Reproduce every line of the records below with no changes.

____ Entries provided

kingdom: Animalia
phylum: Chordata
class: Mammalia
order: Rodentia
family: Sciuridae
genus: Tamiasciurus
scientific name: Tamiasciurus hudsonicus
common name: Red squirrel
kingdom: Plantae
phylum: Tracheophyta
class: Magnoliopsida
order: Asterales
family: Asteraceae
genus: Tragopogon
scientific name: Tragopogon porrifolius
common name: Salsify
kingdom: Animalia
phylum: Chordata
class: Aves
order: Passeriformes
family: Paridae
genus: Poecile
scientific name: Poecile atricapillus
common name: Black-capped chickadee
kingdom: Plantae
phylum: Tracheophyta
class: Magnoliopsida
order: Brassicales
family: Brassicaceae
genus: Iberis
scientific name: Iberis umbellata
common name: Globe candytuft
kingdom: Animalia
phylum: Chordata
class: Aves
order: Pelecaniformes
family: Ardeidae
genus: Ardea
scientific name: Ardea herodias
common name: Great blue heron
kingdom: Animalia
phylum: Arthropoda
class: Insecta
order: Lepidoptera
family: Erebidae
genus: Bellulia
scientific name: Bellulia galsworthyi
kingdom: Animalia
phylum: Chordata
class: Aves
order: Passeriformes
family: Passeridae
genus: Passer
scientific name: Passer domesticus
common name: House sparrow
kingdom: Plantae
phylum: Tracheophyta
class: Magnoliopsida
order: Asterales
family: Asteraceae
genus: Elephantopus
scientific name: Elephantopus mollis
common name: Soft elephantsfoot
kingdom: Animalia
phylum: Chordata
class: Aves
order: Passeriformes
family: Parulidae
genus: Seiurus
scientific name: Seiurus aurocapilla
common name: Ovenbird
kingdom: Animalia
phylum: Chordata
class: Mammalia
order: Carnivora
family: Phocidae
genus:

________

The output:
kingdom: Animalia
phylum: Chordata
class: Mammalia
order: Rodentia
family: Sciuridae
genus: Tamiasciurus
scientific name: Tamiasciurus hudsonicus
common name: Red squirrel
kingdom: Plantae
phylum: Tracheophyta
class: Magnoliopsida
order: Asterales
family: Asteraceae
genus: Tragopogon
scientific name: Tragopogon porrifolius
common name: Salsify
kingdom: Animalia
phylum: Chordata
class: Aves
order: Passeriformes
family: Paridae
genus: Poecile
scientific name: Poecile atricapillus
common name: Black-capped chickadee
kingdom: Plantae
phylum: Tracheophyta
class: Magnoliopsida
order: Brassicales
family: Brassicaceae
genus: Iberis
scientific name: Iberis umbellata
common name: Globe candytuft
kingdom: Animalia
phylum: Chordata
class: Aves
order: Pelecaniformes
family: Ardeidae
genus: Ardea
scientific name: Ardea herodias
common name: Great blue heron
kingdom: Animalia
phylum: Arthropoda
class: Insecta
order: Lepidoptera
family: Erebidae
genus: Bellulia
scientific name: Bellulia galsworthyi
kingdom: Animalia
phylum: Chordata
class: Aves
order: Passeriformes
family: Passeridae
genus: Passer
scientific name: Passer domesticus
common name: House sparrow
kingdom: Plantae
phylum: Tracheophyta
class: Magnoliopsida
order: Asterales
family: Asteraceae
genus: Elephantopus
scientific name: Elephantopus mollis
common name: Soft elephantsfoot
kingdom: Animalia
phylum: Chordata
class: Aves
order: Passeriformes
family: Parulidae
genus: Seiurus
scientific name: Seiurus aurocapilla
common name: Ovenbird
kingdom: Animalia
phylum: Chordata
class: Mammalia
order: Carnivora
family: Phocidae
genus:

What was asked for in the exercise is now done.